Clearly surprised that the young administration assistant was not thrilled at being summoned like some kind of concubine, or bowled over by his fine physique or his fat wallet (perhaps from failing to pay child maintenance to his babies’ momma), Mbulelo decided to educate her on her cultural duty to service him as a Xhosa man. Rhaa! Which Xhosa culture is he referring to? Not mine! And yet, I am amazed that I still have the capacity to be shocked at the way powerful men in this country engage with women. Not too long ago we heard that Zuma culture, oops I mean Zulu culture, insists a man should never leave a Zulu woman sexually unfulfilled, for fear that she might accuse him of rape.

So far we’ve heard that Zulu ”girls” are insatiable and Xhosa ”girls” are always sexually available, so where does that leave Sotho and Venda ”girls”? I wonder if they’re heart-broken not to be up there with the rest of us sex objects? Or are they also tired of South African men defending their lascivious behavior by hiding behind ”culture”? Perhaps these esteemed gentlemen need to let us know exactly which cultural norms they are relying on, as this is news to most women in my culture. As a young Xhosa woman I have always experienced my culture as protecting me, respecting me and valuing me. And if these nasty lechers want to rely on culture, perhaps they can be reminded that tradition calls for older men to act as protectors of the vulnerable, particularly women and children. So, when an old man makes unwanted sexual advances to a young woman he should be treating as a daughter, it starts smelling a bit incestuous.

Mbulelo (and I am deliberately flouting culture by referring to him by his first name as I too have the right to interpret culture freely) epitomises the air of entitlement displayed by so many South African men. Judging by how full our maintenance courts are, they think it’s perfectly acceptable to make babies they have no intention of supporting, to have sex with any woman close to hand when the urge strikes, and to retreat into the masculine laager when anyone dares to challenge them on their constant need to objectify and control women’s bodies.

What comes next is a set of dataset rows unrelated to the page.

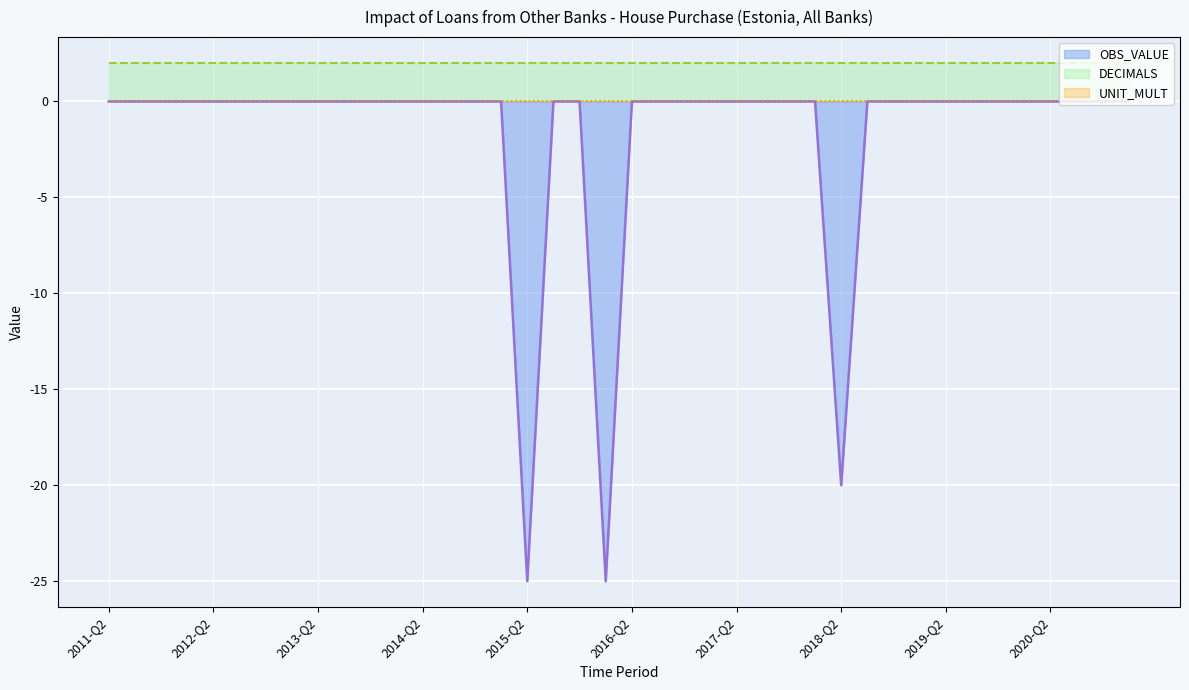

Which category has the highest value in the DECIMALS series?

2011-Q2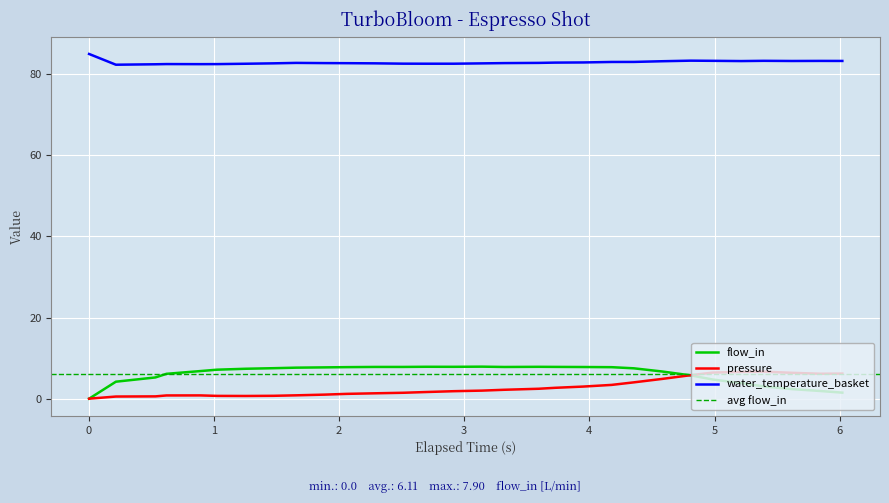

True or false: water_temperature_basket and flow_in intersect in this chart.

False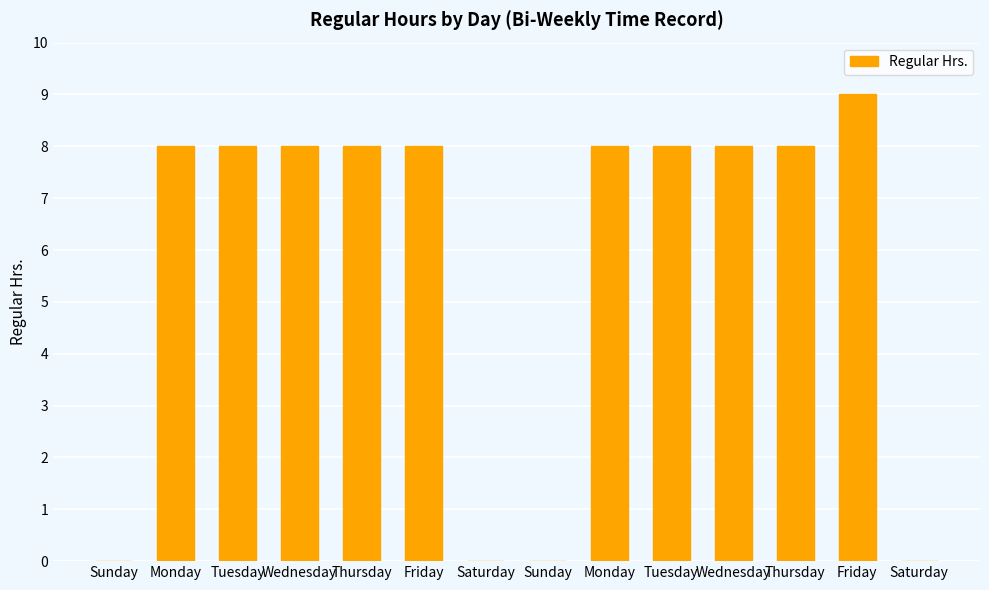

How many distinct data groups are displayed?

1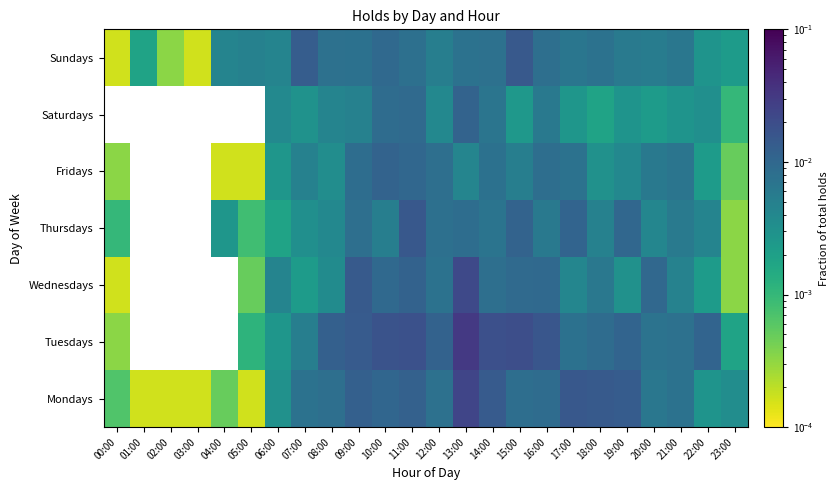

Which has a higher value, 18:00 or 17:00?

17:00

How wonderful to be a man in South Africa: they must be the envy of their counterparts in Switzerland, who don’t have this wonderful wall of culture to dodge behind every time their bad behaviour catches up with them.

This week Mbulelo said he couldn’t respond to the allegations until Parliament put them to him formally. Let’s not hold our breath: this is, after all, the same Parliament that appears to have shielded him from that pesky sheriff of the court, trying to serve him with a summons on his failure to pay maintenance for two children.

Unfortunately this behaviour and attitude are not the preserve of the rich and famous, but are practised by ordinary men too. For the past week my blood pressure has been raised by a daily newspaper, which splashed a picture of a young woman, Zanele Majola, over its pages, along with some truly libellous copy. She made the front page when she was snapped at a beach party, wearing a skimpy halter neck and displaying ample cleavage, and the paper used any excuse to run and rerun the picture.

A week after the picture first appeared, it was printed yet again under the headline ”Zanele, half the men in the country are looking for you”. It told us how a reader had called in, demanding her number, saying, ”I want her to be the first woman to sit in my new Hummer.” What makes me laugh is the assumption that Zanele is just sitting around like an apple on a tree, waiting to be picked; that she is available on command.

What makes me cry is the copy that runs down the length of her picture, telling us that studies show that men perceive women with large breasts as ”unintelligent, immoral and immodest” and that ”Majola’s photo depicts the sex slave of their fantasies”. Gee, she must feel really special now! I think she should reward them with an early Christmas gift of a defamation suit. Of course, they’d claim to be merely embracing cultural norms in appreciating voluptuous women instead of stick-insect Western models. What a pity respect isn’t higher up on their ”cultural” agenda.